## [TASK]
The answer is an exact copy of the lines from the one with "left elbow: (460, 424)" to the end of the listing below, pictures left out.

## [RECORDED DATA]
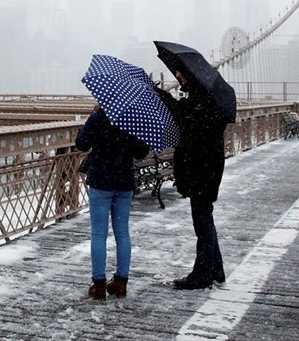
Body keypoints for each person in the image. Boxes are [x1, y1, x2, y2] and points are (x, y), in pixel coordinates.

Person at [157, 70, 229, 290]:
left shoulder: (201, 106)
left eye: (184, 77)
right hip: (208, 169)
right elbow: (184, 117)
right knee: (205, 218)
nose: (180, 79)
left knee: (202, 223)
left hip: (201, 171)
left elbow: (183, 120)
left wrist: (162, 95)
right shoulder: (212, 105)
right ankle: (216, 270)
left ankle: (202, 274)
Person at [75, 104, 151, 300]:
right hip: (124, 182)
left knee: (98, 233)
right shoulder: (133, 118)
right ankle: (120, 282)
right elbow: (141, 152)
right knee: (122, 232)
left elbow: (81, 144)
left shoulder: (98, 118)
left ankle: (99, 284)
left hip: (101, 181)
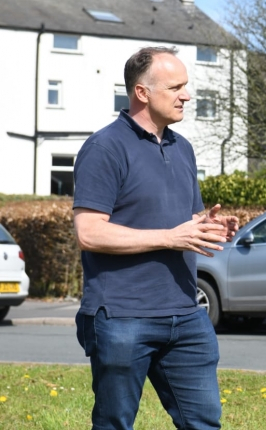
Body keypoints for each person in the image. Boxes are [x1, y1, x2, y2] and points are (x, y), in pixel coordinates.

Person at [73, 46, 238, 430]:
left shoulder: (183, 148)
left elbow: (183, 223)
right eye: (176, 86)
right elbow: (89, 232)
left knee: (204, 423)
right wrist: (170, 236)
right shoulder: (105, 147)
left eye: (186, 86)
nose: (187, 95)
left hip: (186, 315)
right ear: (142, 93)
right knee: (114, 424)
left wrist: (207, 225)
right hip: (122, 316)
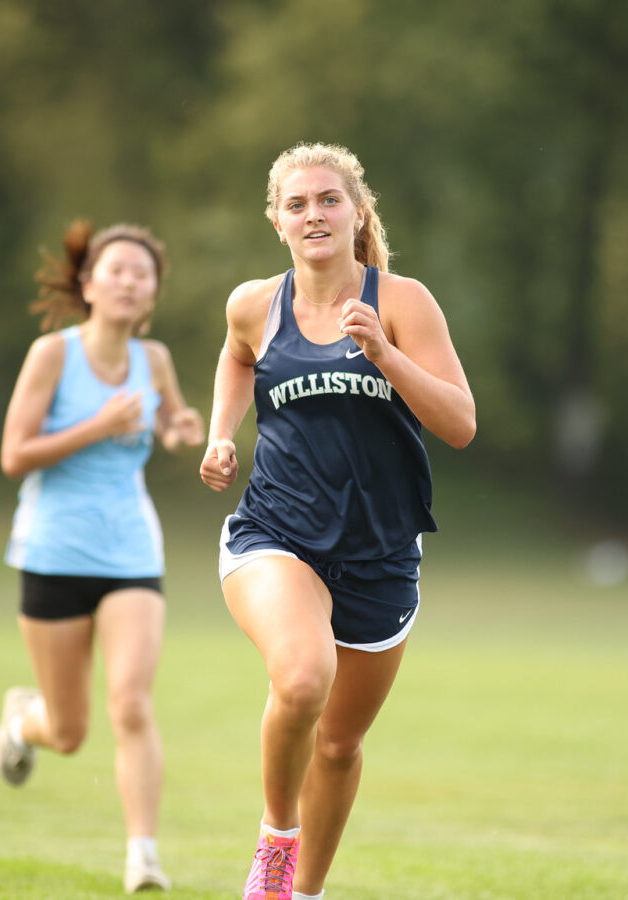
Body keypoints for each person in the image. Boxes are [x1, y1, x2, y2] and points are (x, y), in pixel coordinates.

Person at [199, 143, 476, 900]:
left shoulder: (402, 302)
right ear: (277, 222)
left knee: (341, 742)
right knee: (301, 676)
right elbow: (236, 357)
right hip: (275, 535)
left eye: (328, 200)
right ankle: (276, 843)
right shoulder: (255, 303)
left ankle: (303, 893)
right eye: (297, 204)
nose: (314, 213)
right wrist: (223, 432)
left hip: (382, 555)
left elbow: (460, 424)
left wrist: (386, 354)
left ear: (357, 213)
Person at [0, 220, 204, 894]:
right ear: (88, 284)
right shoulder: (52, 356)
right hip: (53, 552)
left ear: (151, 296)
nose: (129, 282)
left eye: (142, 275)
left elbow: (170, 421)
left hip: (130, 554)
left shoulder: (156, 360)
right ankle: (23, 721)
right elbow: (13, 455)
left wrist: (182, 428)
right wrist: (97, 427)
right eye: (116, 270)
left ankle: (143, 855)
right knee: (70, 730)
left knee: (132, 704)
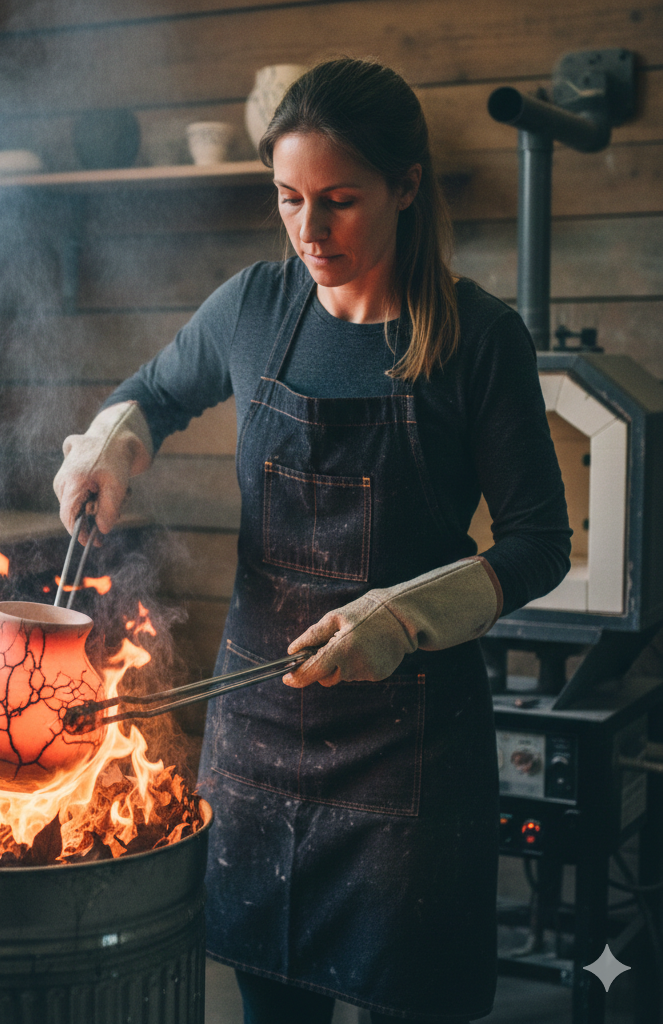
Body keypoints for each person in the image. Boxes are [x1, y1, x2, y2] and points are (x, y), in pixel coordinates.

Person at [53, 57, 570, 1024]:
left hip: (408, 751)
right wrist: (108, 453)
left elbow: (540, 543)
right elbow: (154, 397)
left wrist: (400, 615)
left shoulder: (477, 340)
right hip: (258, 745)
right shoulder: (254, 307)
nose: (309, 230)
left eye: (338, 200)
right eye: (288, 198)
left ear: (406, 186)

## [TASK OUTPUT]
left elbow: (460, 424)
left wrist: (386, 354)
left ear: (357, 213)
Person at [0, 220, 204, 894]:
right ear: (88, 284)
right shoulder: (52, 356)
right hip: (53, 552)
left ear: (151, 296)
nose: (129, 282)
left eye: (142, 275)
left elbow: (170, 421)
left hip: (130, 554)
left shoulder: (156, 360)
right ankle: (23, 721)
right elbow: (13, 455)
left wrist: (182, 428)
right wrist: (97, 427)
right eye: (116, 270)
left ankle: (143, 855)
right knee: (70, 730)
left knee: (132, 704)
Body keypoints for each person in the image. Boxes are [x1, y1, x2, y2] and points are (x, y), in pixel coordinates.

Person at [53, 57, 570, 1024]:
left hip: (408, 751)
right wrist: (108, 453)
left elbow: (540, 543)
right elbow: (154, 397)
left wrist: (400, 615)
left shoulder: (477, 340)
right hip: (258, 745)
right shoulder: (254, 307)
nose: (309, 230)
left eye: (338, 200)
right eye: (288, 198)
left ear: (406, 186)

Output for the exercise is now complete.